▶ Instruction
Transcribe every one of the records below word for word, keeping each line as it appears.

Start of Given records

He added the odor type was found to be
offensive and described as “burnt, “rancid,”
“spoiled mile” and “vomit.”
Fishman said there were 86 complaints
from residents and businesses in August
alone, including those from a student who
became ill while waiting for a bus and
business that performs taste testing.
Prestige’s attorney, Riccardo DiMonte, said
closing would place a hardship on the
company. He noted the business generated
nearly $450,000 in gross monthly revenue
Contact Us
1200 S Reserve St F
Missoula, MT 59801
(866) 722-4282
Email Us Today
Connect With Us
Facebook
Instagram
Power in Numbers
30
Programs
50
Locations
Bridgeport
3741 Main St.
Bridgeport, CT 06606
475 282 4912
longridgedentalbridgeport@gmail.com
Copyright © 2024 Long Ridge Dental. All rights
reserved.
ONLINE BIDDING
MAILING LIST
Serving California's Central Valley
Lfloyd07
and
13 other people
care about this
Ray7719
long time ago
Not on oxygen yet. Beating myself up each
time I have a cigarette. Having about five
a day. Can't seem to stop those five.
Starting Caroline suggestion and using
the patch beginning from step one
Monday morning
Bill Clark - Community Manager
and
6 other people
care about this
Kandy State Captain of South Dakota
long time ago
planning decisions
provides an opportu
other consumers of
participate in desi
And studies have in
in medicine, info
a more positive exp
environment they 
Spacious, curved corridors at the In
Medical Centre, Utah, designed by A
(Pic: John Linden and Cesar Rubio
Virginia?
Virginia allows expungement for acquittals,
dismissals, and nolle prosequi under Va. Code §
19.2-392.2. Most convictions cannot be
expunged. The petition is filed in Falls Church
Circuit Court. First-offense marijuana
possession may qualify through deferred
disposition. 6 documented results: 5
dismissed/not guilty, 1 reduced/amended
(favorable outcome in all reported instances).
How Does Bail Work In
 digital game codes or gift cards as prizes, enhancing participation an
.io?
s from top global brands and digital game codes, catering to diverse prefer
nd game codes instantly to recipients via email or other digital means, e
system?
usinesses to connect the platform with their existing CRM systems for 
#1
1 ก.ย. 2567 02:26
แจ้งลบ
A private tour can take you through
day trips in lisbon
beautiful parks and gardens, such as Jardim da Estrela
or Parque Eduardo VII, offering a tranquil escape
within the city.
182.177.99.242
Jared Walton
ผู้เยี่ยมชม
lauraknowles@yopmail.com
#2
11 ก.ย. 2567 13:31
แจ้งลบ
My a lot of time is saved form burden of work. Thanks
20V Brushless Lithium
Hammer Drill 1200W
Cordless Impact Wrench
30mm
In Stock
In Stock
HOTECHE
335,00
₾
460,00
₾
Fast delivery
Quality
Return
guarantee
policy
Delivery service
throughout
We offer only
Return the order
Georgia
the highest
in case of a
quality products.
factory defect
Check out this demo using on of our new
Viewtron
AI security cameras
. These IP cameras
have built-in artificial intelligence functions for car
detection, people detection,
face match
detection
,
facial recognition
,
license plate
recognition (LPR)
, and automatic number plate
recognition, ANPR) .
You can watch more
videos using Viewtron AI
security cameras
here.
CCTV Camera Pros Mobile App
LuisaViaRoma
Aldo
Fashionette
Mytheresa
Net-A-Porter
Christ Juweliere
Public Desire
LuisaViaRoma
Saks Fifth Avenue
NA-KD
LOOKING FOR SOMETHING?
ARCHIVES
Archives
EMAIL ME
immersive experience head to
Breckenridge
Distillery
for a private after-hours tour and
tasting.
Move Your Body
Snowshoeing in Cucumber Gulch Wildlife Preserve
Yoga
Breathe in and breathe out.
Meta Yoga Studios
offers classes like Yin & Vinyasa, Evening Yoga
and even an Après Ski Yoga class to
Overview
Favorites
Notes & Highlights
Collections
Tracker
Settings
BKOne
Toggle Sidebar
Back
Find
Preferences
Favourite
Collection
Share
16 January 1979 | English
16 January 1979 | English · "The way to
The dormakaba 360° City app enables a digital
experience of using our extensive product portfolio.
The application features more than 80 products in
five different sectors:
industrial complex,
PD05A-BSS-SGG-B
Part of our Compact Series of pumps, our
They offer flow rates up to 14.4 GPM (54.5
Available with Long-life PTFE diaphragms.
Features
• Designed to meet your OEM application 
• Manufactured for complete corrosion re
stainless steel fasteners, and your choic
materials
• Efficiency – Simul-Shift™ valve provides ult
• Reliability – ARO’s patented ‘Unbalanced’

End of Given records

▶ Task answer
He added the odor type was found to be
offensive and described as “burnt, “rancid,”
“spoiled mile” and “vomit.”
Fishman said there were 86 complaints
from residents and businesses in August
alone, including those from a student who
became ill while waiting for a bus and
business that performs taste testing.
Prestige’s attorney, Riccardo DiMonte, said
closing would place a hardship on the
company. He noted the business generated
nearly $450,000 in gross monthly revenue
Contact Us
1200 S Reserve St F
Missoula, MT 59801
(866) 722-4282
Email Us Today
Connect With Us
Facebook
Instagram
Power in Numbers
30
Programs
50
Locations
Bridgeport
3741 Main St.
Bridgeport, CT 06606
475 282 4912
longridgedentalbridgeport@gmail.com
Copyright © 2024 Long Ridge Dental. All rights
reserved.
ONLINE BIDDING
MAILING LIST
Serving California's Central Valley
Lfloyd07
and
13 other people
care about this
Ray7719
long time ago
Not on oxygen yet. Beating myself up each
time I have a cigarette. Having about five
a day. Can't seem to stop those five.
Starting Caroline suggestion and using
the patch beginning from step one
Monday morning
Bill Clark - Community Manager
and
6 other people
care about this
Kandy State Captain of South Dakota
long time ago
planning decisions
provides an opportu
other consumers of
participate in desi
And studies have in
in medicine, info
a more positive exp
environment they 
Spacious, curved corridors at the In
Medical Centre, Utah, designed by A
(Pic: John Linden and Cesar Rubio
Virginia?
Virginia allows expungement for acquittals,
dismissals, and nolle prosequi under Va. Code §
19.2-392.2. Most convictions cannot be
expunged. The petition is filed in Falls Church
Circuit Court. First-offense marijuana
possession may qualify through deferred
disposition. 6 documented results: 5
dismissed/not guilty, 1 reduced/amended
(favorable outcome in all reported instances).
How Does Bail Work In
 digital game codes or gift cards as prizes, enhancing participation an
.io?
s from top global brands and digital game codes, catering to diverse prefer
nd game codes instantly to recipients via email or other digital means, e
system?
usinesses to connect the platform with their existing CRM systems for 
#1
1 ก.ย. 2567 02:26
แจ้งลบ
A private tour can take you through
day trips in lisbon
beautiful parks and gardens, such as Jardim da Estrela
or Parque Eduardo VII, offering a tranquil escape
within the city.
182.177.99.242
Jared Walton
ผู้เยี่ยมชม
lauraknowles@yopmail.com
#2
11 ก.ย. 2567 13:31
แจ้งลบ
My a lot of time is saved form burden of work. Thanks
20V Brushless Lithium
Hammer Drill 1200W
Cordless Impact Wrench
30mm
In Stock
In Stock
HOTECHE
335,00
₾
460,00
₾
Fast delivery
Quality
Return
guarantee
policy
Delivery service
throughout
We offer only
Return the order
Georgia
the highest
in case of a
quality products.
factory defect
Check out this demo using on of our new
Viewtron
AI security cameras
. These IP cameras
have built-in artificial intelligence functions for car
detection, people detection,
face match
detection
,
facial recognition
,
license plate
recognition (LPR)
, and automatic number plate
recognition, ANPR) .
You can watch more
videos using Viewtron AI
security cameras
here.
CCTV Camera Pros Mobile App
LuisaViaRoma
Aldo
Fashionette
Mytheresa
Net-A-Porter
Christ Juweliere
Public Desire
LuisaViaRoma
Saks Fifth Avenue
NA-KD
LOOKING FOR SOMETHING?
ARCHIVES
Archives
EMAIL ME
immersive experience head to
Breckenridge
Distillery
for a private after-hours tour and
tasting.
Move Your Body
Snowshoeing in Cucumber Gulch Wildlife Preserve
Yoga
Breathe in and breathe out.
Meta Yoga Studios
offers classes like Yin & Vinyasa, Evening Yoga
and even an Après Ski Yoga class to
Overview
Favorites
Notes & Highlights
Collections
Tracker
Settings
BKOne
Toggle Sidebar
Back
Find
Preferences
Favourite
Collection
Share
16 January 1979 | English
16 January 1979 | English · "The way to
The dormakaba 360° City app enables a digital
experience of using our extensive product portfolio.
The application features more than 80 products in
five different sectors:
industrial complex,
PD05A-BSS-SGG-B
Part of our Compact Series of pumps, our
They offer flow rates up to 14.4 GPM (54.5
Available with Long-life PTFE diaphragms.
Features
• Designed to meet your OEM application 
• Manufactured for complete corrosion re
stainless steel fasteners, and your choic
materials
• Efficiency – Simul-Shift™ valve provides ult
• Reliability – ARO’s patented ‘Unbalanced’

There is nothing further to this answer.